Public visibility of tuberculosis diagnosis and treatment facilities in rural Puducherry, mixed method design

Department of Community Medicine, Sri Manakula Vinayagar Medical College and Hospital, Madagadipet, Puducherry, India.

*Corresponding author: Kalaiselvan Ganapathy, Department of Community Medicine, Sri Manakula Vinayagar Medical College and Hospital, Madagadipet, Puducherry, India. kalaiselvanmd@gmail.com

Licence
This is an open-access article distributed under the terms of the Creative Commons Attribution-Non Commercial-Share Alike 4.0 License, which allows others to remix, transform, and build upon the work non-commercially, as long as the author is credited and the new creations are licensed under the identical terms.

How to cite this article: Ganapathy K. Public visibility of tuberculosis diagnosis and treatment facilities in rural Puducherry, mixed method design. Glob J Health Sci Res 2023;1:12-7.

Abstract

Objectives:

To study the specific issues on the diagnosis and treatment to be addressed in TB advocacy, communication and social mobilization activities. Early diagnosis and initiation of appropriate treatment is the mainstay in the prevention and control of tuberculosis (TB). We present findings from an operational research study on visibility of TB diagnosis and treatment among people in rural Puducherry.

Materials and Methods:

Study area and study setting: The present study was undertaken in the villages of Thirubhuvani Primary Health Center (PHC) in rural Pondicherry by the Department of Community Medicine, Sri Manakula Vinayagar Medical College. Study design: An exploratory sequential mixed method design where qualitative methods (Focus Group Discussion [FGD]) followed by quantitative methods (Community-based cross-sectional survey) were used. Sample size and sampling: Qualitative: FGD was conducted to assess the perceptions and practices of rural people related to TB. We conducted eight FGD, four each with men and women. It was held with the purposively selected men and women (8−12 members) from different socioeconomic strata. Quantitative: Probability proportional to size method was used to select 30 clusters from the villages of Thirubhuvani PHC. In each cluster, 12 households were selected by random walk method and head of the family who is assumed to act as decision maker in that household was interviewed using pre-designed and pre-tested questionnaire. However, we could study the required sample as calculated, the final sample studied was 348.

Results:

Qualitative: As per the responses emerged from the FGD, four categories are symptoms and mode of transmission, treatment, problems faced, and others. The 12 codes emerged are symptoms, mode of spread, risk factors, availability, effect home remedies health system related, family and community, financial, advantages at government hospitals, media for awareness, and recommendation. Quantitative: Among the 348 people studied, 203 were male and 145 were female. The major source of information of TB received by the community was from family, friends, neighbors, and colleagues. We found that majority of them have correctly responded that weight loss (97.1%) and cough that lasts longer than 2 weeks (27.5%) as the symptoms of TB. However, they have also commented wrongly that rash as one the symptom (76.1%) of TB, the measures for preventing TB are by avoiding hand shaking (26.4) avoid sharing foods (74.7). Smokers and alcoholic are at-risk for TB infection.

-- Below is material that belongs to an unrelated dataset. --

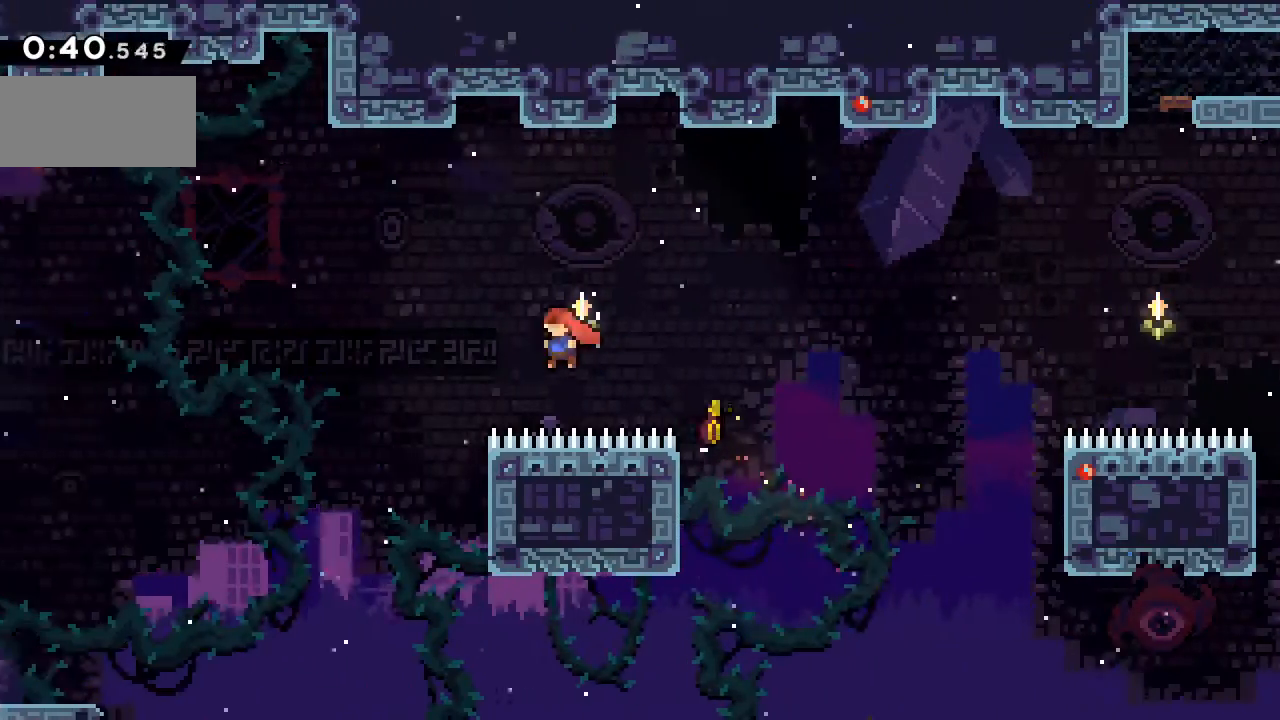
{"keys": ["left", "up", "x"], "events": [[167, "c", "up"], [167, "x", "down"]]}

Most of the participants expressed that they will feel fear (95.1), sadness or hopelessness (94.8), embarrassment (96.8), shame (89.6), and surprise (65.2) if they have contacted TB. The participants also reported TB diagnosis and treatment are free of cost (95.1) and will approach health facility (96.8) if they had symptoms of TB. The 95% of them have informed that TB is curable and treatment is available at government hospital (97.7) and available free of cost (92.2).

Conclusion:

Hence, a strategy for wide, consistent, and regular dissemination of information on TB is needed for better public visibility of TB diagnosis and treatment facilities in rural Pondicherry.

Keywords

Tuberculosis
Mixed method design
NTEP

INTRODUCTION

Tuberculosis (TB) affects the most productive age group and the resultant economic cost for society is high.[1] Early diagnosis and initiation of appropriate treatment is the mainstay in the prevention and control of TB. The effectiveness of this intervention depends to a large extent on the treatment seeking practices of the patients and the efficiency of the health service providers in diagnosing and initiating appropriate treatment regimens. The awareness about the disease plays a major role in the health seeking practices. The study done in Puducherry reflects that the knowledge about TB regarding mode of transmission is high, but the awareness about TB diagnosis and treatment is limited.[2] Public health education, to make the people aware about preventive aspects of the disease, is important.[3] This is also one of the agenda for operational research under Revised National TB Control Program.[4] In this paper, we present findings from an operational research study on visibility of TB diagnosis and treatment among people in rural Puducherry. The objectives of the project were to study the specific issues on the diagnosis and treatment issues to be addressed in TB Advocacy, communication, and social mobilization activities.

MATERIAL AND METHODS

Study area and study setting

The present study was undertaken in the villages of Thirubhuvani Primary Health Center (PHC) in rural Puducherry, having total population of 34,361. It is the field practice area of the Department of Community Medicine, Sri Manakula Vinayagar Medical College (SMVMCH). The population of this region consists of diverse type, majority of them work in industry, and agriculture and is well connected with city. The tertiary care services are available at SMVMCH which is 3 km from Thirubuvani, PHC.

Study design

An exploratory sequential mixed method design where qualitative methods focus group discussion (FGD) (GI) followed by quantitative methods (Community-based cross-sectional survey).

Sample size and sampling

Qualitative study

FGD was conducted to assess the perceptions and practices of rural people related to TB. We conducted eight FGD, four each with men and women. It was held with the purposively selected men and women (8−12 members) from different socioeconomic strata.

Quantitative study

Considering the rough estimate of study as 0.5, 95% confidence interval, 7.5% precision and with design effect of 2, the minimum sample size required is 342 (Calculated using Epi_Info (version 6.04d) software package). Probability proportional to size method was used to select 30 clusters from the villages of Thirubhuvani PHC. In each cluster, 12 households were selected by random walk method and head of the family who is assumed to act as decision maker in that household were interviewed using pre-designed and pre-tested questionnaire. However, we could study the required sample as calculated that the final sample studied was 348.

Data collection

Eight FGD were conducted and each consist of about 6−12 participants and lasted for 45−60 min. The FGD was conducted in the local language Tamil by the first author who is trained in qualitative research. The FGD was audio recorded by the social worker. The FGD was conducted in a common venue as selected by the participants, where all members could attend. The FGD was concluded after sharing the summarized findings and confirming the same with the participants. At the end of the FGD, refreshments were provided to the participants as a token of appreciation.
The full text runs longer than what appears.